RBI Measures To Boost The Sentiments And Help Equity Indices
DSIJ Intelligence / 21 Aug 2013

After witnessing a long haul of downward movement, the equity indices are set to rally today on the back of measures announced by RBI to bail out the banks. Expect a gap up opening today for the Indian indices despite not so conducing scenario on global canvas
It seems that the RBI is not keeping any stone un-turned to rescue the depreciating rupee and its related fall out in the Indian equity markets. In its line of initiatives the RBI announced another list of retrieval measures to bail out the banks. The measures include steps like conducting an open market operation (OMO) to purchase Government bonds.
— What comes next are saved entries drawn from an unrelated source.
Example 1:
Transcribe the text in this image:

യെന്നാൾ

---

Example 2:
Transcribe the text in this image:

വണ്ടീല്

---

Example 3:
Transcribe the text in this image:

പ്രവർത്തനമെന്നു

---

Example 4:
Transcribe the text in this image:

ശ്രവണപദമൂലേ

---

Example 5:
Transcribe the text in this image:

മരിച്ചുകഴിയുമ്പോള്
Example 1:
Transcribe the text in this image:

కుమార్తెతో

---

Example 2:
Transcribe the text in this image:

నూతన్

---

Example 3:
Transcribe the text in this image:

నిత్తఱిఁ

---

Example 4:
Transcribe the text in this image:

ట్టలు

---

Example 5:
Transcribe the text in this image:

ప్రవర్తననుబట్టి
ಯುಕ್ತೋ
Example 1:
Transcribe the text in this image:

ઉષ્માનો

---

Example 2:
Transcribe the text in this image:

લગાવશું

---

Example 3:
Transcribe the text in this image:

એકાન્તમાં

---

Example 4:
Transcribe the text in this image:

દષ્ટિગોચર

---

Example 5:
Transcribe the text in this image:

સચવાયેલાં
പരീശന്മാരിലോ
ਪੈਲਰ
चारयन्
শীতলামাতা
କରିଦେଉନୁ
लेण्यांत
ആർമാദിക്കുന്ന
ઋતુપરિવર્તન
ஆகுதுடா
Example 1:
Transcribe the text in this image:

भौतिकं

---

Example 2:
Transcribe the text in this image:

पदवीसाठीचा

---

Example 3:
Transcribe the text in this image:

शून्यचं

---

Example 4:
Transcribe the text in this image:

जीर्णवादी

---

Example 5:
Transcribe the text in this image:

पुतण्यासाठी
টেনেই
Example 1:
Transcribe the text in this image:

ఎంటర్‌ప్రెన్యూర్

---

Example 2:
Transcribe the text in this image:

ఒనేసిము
The RBI announced to conduct an OMO to purchase (not sell) government bonds of Rs 8,000 crore from the market on August 23, 2013. However, RBI will purchase only long-term papers including the government securities (GS) offering 8.15 percent rate of interest and maturing in 2022. This would ensure that liquidity
tightening does not harden long-term yields sharply and adversely impact credit flow to the productive sectors of the economy.
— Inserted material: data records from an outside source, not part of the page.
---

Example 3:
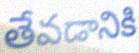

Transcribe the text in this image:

తేవడానికి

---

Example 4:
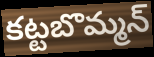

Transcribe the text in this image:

కట్టబొమ్మన్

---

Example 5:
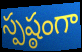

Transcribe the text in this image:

స్పష్ఠంగా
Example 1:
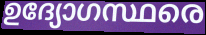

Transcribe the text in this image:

ഉദ്യോഗസ്ഥരെ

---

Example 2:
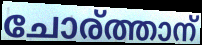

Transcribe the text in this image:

ചോര്ത്താന്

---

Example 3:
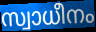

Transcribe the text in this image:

സ്വാധീനം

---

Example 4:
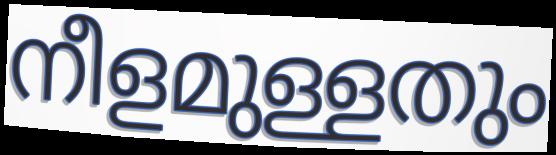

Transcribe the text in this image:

നീളമുള്ളതും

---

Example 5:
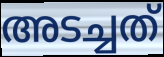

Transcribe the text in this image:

അടച്ചത്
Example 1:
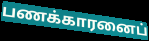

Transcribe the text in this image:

பணக்காரனைப்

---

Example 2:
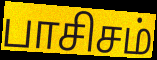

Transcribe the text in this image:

பாசிசம்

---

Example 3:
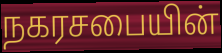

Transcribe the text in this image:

நகரசபையின்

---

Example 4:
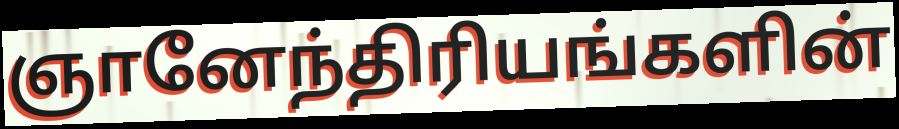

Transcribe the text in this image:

ஞானேந்திரியங்களின்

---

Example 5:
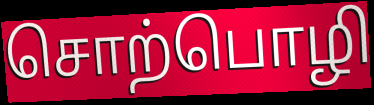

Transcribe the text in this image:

சொற்பொழி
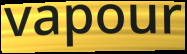
vapour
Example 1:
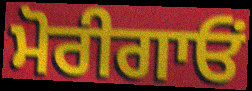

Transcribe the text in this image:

ਮੋਰੀਗਾਓਂ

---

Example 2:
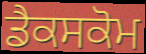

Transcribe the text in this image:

ਡੈਕਸਕੋਮ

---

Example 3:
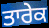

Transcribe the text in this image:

ਤਾਰੇਕ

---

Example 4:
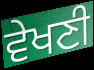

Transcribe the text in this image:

ਵੇਖਣੀ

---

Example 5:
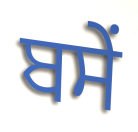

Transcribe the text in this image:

ਬਸੇਂ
In a second measure The RBI allowed banks to hold Statutory Liquidity Ratio (SLR) bonds in Held to Maturity (HTM) category at 24.5 percent of their respective total deposits. The last measure which we feel is very much positive for the markets is, banks can now spread over the net depreciation, if any, on account of MTM valuation of securities held under AFS/HFT categories over the remaining period of the current financial year (April 01 July 14) in equal installments. With the kind of positive measures announced, we expect the banking stocks to rally today. The moot question is whether it will help to arrest the continuous fall in the leading indices? We feel the measures will not only help the banks, but also help to provide some positivity on the sentiments front.
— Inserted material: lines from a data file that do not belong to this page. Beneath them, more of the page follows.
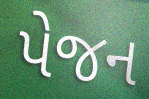
પેજન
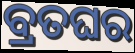
ବ୍ରତଘର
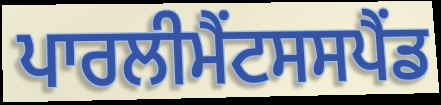
ਪਾਰਲੀਮੈਂਟਸਸਪੈਂਡ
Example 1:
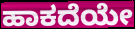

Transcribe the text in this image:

ಹಾಕದೆಯೇ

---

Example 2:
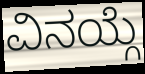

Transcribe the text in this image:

ವಿನಯ್ಗೆ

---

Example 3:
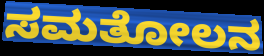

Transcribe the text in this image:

ಸಮತೋಲನ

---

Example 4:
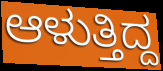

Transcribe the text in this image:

ಆಳುತ್ತಿದ್ದ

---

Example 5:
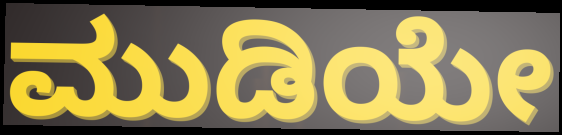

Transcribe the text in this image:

ಮುಡಿಯೇ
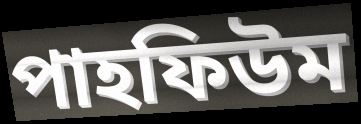
পাহফিউম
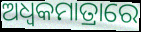
ଅଧ୍ଵକମାତ୍ରାରେ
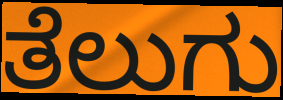
ತೆಲುಗು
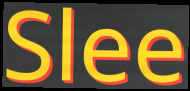
Slee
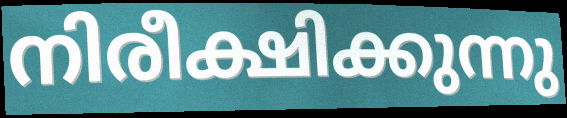
നിരീക്ഷിക്കുന്നു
While this is the story on the domestic front, the global canvass is not that good. The European markets closed on the negative zone and even the DOW could not sustain early gains and closed on a flat note. The Asian peers are also trading in negative zone with Nikkei down (0.75%), Hang Seng Down (1.20%) and Shanghai Composite Down (0.42%). Globally the investors seem to be cautious ahead of the US Fed minutes. However the SCX Nifty is providing strong positive signals and is up by 69 points to trade at 5446.
One can expect a gap up opening today for the equity indices we are also expecting a rally in the bond markets as the traders are exuberant of RBI measures.